The data ▸
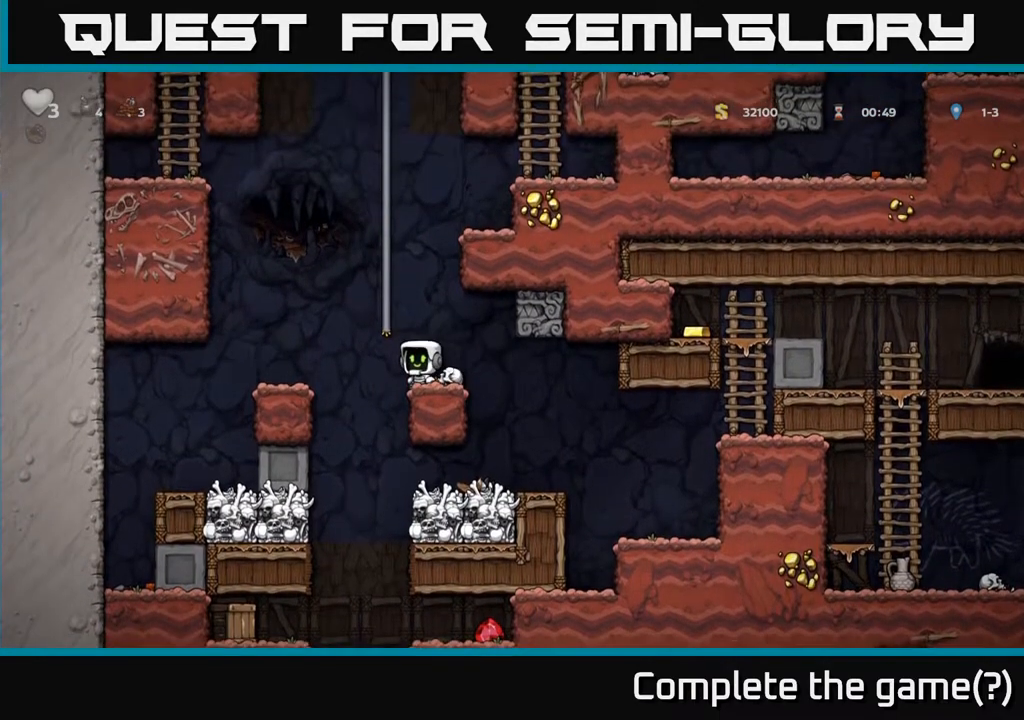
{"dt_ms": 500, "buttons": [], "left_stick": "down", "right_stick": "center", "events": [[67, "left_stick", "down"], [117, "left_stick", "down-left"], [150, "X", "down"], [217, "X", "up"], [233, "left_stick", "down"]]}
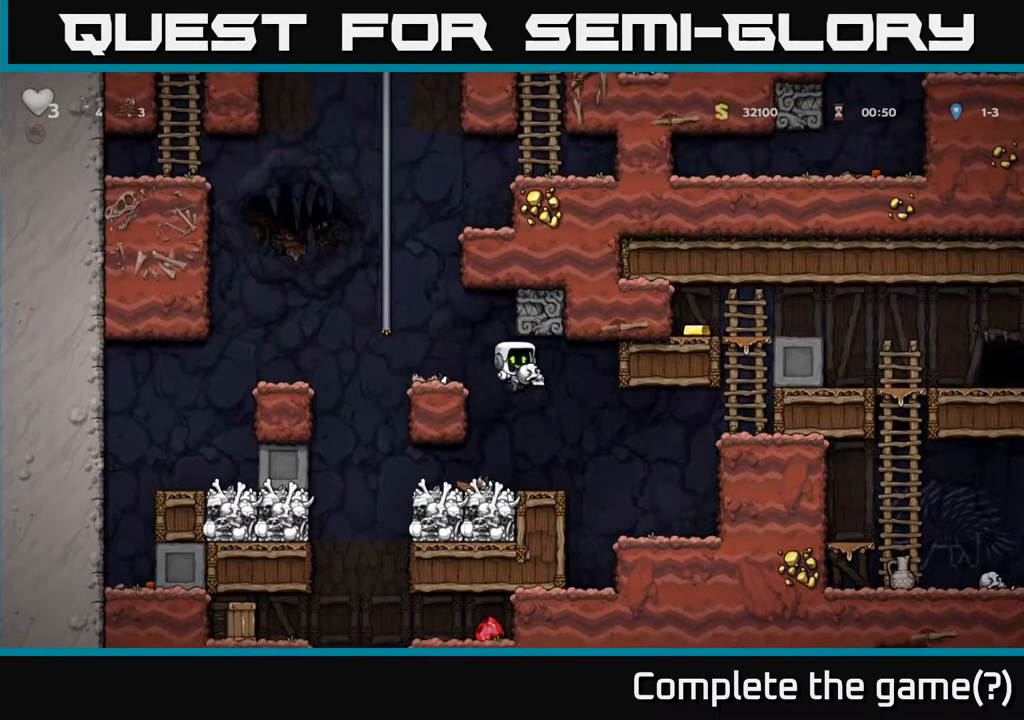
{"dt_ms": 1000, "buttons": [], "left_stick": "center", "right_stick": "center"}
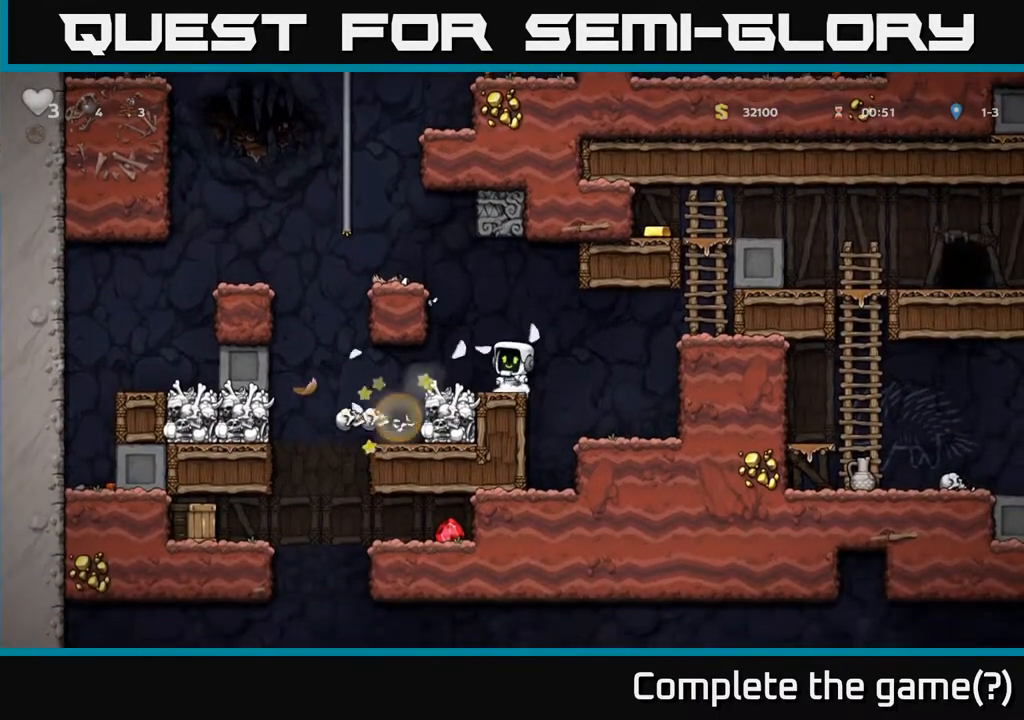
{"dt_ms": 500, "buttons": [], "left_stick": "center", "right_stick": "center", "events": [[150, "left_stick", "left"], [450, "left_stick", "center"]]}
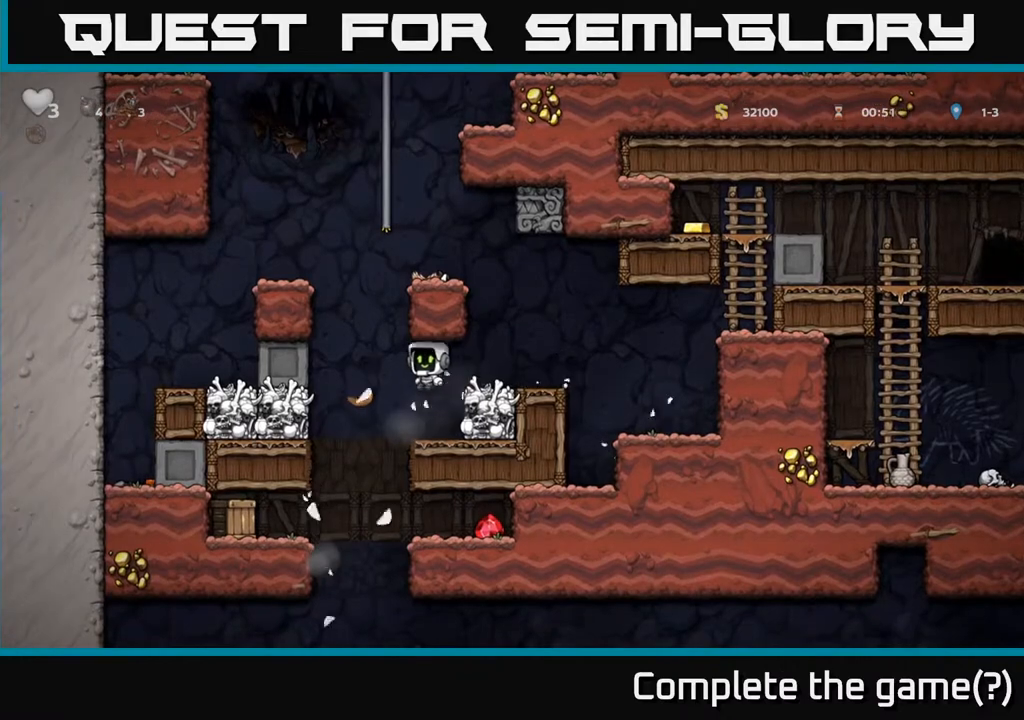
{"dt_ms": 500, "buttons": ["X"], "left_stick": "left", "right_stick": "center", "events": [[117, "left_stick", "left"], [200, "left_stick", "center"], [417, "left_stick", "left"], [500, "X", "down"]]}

---

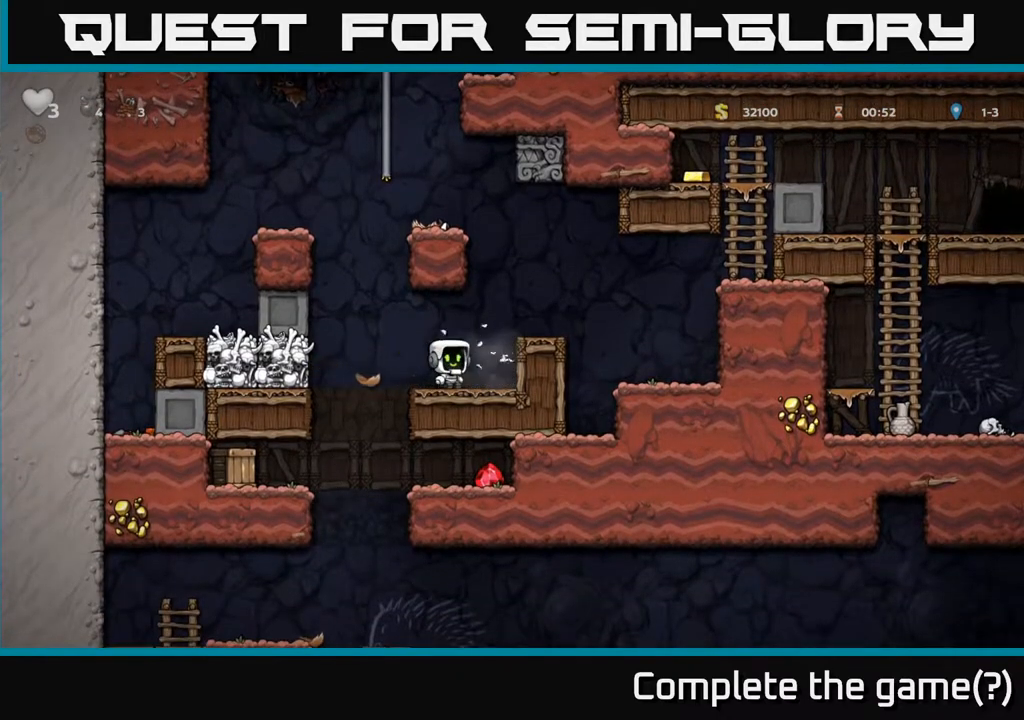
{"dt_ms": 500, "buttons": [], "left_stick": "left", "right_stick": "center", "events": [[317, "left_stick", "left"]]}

Work to be completed ▸ Whenever a line in the data holds "down", copy that line.

Result for this task ▸
{"dt_ms": 500, "buttons": [], "left_stick": "down", "right_stick": "center", "events": [[67, "left_stick", "down"], [117, "left_stick", "down-left"], [150, "X", "down"], [217, "X", "up"], [233, "left_stick", "down"]]}
{"dt_ms": 500, "buttons": ["X"], "left_stick": "left", "right_stick": "center", "events": [[117, "left_stick", "left"], [200, "left_stick", "center"], [417, "left_stick", "left"], [500, "X", "down"]]}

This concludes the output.